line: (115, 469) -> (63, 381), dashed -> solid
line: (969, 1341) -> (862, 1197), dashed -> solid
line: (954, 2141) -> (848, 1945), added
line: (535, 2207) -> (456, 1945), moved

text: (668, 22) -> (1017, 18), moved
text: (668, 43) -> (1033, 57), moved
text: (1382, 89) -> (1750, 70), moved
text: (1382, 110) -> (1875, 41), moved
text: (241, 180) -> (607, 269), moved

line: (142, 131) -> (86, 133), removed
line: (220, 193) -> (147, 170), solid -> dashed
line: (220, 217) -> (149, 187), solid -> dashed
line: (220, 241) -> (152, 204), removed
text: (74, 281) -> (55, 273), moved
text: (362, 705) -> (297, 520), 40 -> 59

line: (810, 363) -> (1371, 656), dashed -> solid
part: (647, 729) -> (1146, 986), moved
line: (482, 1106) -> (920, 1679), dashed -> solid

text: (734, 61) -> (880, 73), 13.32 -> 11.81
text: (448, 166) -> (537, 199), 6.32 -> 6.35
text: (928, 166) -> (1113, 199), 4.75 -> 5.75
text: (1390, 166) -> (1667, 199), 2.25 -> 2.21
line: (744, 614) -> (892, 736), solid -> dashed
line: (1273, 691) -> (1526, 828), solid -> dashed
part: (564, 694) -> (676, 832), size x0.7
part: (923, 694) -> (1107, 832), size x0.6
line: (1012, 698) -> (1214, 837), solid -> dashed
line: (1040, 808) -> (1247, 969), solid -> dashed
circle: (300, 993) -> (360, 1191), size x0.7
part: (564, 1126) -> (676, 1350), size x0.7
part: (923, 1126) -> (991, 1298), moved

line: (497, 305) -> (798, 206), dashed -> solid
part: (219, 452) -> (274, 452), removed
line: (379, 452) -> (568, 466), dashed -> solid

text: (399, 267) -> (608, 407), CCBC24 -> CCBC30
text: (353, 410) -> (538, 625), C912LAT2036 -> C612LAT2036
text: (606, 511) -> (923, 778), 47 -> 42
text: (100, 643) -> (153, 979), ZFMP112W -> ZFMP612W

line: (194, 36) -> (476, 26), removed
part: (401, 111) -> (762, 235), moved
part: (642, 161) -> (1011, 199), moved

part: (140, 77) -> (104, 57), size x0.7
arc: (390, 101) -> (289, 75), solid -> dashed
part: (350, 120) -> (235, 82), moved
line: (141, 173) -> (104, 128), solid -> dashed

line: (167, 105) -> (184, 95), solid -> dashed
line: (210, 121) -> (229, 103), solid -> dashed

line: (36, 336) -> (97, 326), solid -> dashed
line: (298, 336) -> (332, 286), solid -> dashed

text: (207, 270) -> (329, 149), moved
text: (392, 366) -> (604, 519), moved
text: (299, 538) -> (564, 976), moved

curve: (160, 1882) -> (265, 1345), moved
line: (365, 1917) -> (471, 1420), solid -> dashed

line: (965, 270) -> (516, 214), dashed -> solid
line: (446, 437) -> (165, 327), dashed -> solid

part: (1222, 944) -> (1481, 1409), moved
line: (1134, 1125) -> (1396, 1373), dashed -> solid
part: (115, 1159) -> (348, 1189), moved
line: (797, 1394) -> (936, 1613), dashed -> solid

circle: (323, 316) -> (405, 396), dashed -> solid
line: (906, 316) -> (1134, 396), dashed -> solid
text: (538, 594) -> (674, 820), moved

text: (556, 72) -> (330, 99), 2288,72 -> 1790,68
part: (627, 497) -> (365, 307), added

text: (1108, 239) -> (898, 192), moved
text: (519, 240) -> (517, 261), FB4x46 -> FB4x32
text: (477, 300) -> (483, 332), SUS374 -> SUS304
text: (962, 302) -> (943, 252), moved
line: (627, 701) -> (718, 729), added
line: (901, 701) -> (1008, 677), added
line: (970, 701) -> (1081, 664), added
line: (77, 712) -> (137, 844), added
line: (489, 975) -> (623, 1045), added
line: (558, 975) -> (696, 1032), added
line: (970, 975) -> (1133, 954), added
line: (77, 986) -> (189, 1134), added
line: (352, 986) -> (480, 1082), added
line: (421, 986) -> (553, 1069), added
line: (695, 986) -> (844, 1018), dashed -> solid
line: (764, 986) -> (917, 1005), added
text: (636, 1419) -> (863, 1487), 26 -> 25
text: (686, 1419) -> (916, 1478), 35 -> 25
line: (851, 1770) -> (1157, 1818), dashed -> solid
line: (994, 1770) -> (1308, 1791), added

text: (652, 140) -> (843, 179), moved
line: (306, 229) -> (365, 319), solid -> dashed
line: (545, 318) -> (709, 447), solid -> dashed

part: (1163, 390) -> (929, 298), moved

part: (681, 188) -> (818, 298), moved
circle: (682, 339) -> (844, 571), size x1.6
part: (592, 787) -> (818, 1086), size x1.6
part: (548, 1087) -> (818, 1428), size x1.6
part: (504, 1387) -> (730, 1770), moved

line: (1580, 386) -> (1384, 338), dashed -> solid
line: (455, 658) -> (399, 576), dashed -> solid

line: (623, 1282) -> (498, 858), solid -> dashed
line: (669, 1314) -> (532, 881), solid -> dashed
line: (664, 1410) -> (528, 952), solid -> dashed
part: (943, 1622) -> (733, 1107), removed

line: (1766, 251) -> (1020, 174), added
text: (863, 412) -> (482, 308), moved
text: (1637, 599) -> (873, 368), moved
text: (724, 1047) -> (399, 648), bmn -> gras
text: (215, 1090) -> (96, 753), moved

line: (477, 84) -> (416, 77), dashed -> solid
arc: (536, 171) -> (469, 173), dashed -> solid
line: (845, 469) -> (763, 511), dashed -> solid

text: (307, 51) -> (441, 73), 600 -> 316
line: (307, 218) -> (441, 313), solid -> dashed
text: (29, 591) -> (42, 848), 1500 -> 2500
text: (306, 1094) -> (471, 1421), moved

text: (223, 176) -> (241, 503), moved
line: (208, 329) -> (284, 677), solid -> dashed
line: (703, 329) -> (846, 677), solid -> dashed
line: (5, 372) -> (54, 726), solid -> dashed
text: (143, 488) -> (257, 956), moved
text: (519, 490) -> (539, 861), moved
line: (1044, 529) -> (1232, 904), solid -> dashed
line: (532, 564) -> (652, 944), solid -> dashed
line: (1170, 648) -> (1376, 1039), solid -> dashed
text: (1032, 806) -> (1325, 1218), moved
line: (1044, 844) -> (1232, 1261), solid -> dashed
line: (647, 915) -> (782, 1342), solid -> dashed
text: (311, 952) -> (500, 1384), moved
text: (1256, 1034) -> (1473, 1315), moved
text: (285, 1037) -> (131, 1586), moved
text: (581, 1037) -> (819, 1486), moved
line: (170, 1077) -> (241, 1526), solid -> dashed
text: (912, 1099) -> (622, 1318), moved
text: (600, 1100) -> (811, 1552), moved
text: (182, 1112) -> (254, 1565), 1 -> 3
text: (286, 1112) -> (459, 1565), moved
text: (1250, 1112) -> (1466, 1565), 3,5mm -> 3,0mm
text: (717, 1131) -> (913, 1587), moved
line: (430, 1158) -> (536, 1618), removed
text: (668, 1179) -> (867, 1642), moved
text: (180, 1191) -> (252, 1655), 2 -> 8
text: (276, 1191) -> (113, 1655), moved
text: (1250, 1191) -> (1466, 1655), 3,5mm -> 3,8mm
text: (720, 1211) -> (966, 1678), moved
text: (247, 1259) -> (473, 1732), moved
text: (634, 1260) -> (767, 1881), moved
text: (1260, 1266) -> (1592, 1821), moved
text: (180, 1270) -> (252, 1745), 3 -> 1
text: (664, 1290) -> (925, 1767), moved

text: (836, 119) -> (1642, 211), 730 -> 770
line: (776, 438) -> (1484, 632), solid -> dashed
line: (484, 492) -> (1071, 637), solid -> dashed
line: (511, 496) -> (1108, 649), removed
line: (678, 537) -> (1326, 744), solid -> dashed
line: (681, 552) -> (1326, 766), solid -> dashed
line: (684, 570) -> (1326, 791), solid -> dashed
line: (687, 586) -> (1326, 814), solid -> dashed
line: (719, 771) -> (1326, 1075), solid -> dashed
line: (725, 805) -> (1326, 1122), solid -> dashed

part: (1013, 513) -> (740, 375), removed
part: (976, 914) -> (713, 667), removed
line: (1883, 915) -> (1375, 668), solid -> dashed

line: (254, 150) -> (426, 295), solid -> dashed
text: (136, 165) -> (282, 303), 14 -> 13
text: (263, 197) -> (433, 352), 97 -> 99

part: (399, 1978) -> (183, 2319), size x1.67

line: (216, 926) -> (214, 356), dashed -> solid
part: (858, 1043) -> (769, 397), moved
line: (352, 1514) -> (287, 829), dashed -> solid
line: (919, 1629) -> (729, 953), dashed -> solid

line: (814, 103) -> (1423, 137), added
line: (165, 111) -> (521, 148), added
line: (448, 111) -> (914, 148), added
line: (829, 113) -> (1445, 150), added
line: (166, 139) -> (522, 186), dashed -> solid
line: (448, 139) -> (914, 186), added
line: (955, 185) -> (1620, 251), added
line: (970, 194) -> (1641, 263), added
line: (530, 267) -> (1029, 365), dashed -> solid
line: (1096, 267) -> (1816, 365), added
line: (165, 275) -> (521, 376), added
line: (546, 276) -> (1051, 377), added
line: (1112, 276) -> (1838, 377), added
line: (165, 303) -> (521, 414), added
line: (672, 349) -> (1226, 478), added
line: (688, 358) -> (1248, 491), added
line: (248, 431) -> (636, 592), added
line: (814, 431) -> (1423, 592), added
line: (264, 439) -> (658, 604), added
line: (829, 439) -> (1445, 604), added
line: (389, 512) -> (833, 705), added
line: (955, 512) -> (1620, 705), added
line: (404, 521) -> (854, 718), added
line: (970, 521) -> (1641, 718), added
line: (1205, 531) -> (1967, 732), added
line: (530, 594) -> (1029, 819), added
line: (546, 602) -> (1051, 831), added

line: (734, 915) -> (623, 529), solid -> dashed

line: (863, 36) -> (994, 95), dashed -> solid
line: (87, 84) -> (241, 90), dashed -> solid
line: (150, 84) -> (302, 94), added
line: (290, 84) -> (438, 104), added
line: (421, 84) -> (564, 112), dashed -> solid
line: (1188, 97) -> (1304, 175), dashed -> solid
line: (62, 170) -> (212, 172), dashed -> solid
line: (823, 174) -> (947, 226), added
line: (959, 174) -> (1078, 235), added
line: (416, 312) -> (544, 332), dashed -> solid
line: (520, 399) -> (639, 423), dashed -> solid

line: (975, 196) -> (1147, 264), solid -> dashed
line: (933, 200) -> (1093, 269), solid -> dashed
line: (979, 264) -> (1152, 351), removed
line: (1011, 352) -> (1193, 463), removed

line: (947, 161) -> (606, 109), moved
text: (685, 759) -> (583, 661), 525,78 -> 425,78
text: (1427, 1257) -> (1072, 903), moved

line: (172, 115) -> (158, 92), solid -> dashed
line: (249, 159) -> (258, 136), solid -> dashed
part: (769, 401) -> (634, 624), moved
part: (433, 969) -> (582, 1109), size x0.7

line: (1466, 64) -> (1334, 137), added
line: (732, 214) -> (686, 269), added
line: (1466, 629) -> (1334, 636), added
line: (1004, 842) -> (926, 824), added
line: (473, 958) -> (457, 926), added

⁂

What the task asks: Copy out each line of the records above that includes "size".

Answer to the exercise:
part: (564, 694) -> (676, 832), size x0.7
part: (923, 694) -> (1107, 832), size x0.6
circle: (300, 993) -> (360, 1191), size x0.7
part: (564, 1126) -> (676, 1350), size x0.7
part: (140, 77) -> (104, 57), size x0.7
circle: (682, 339) -> (844, 571), size x1.6
part: (592, 787) -> (818, 1086), size x1.6
part: (548, 1087) -> (818, 1428), size x1.6
part: (399, 1978) -> (183, 2319), size x1.67
part: (433, 969) -> (582, 1109), size x0.7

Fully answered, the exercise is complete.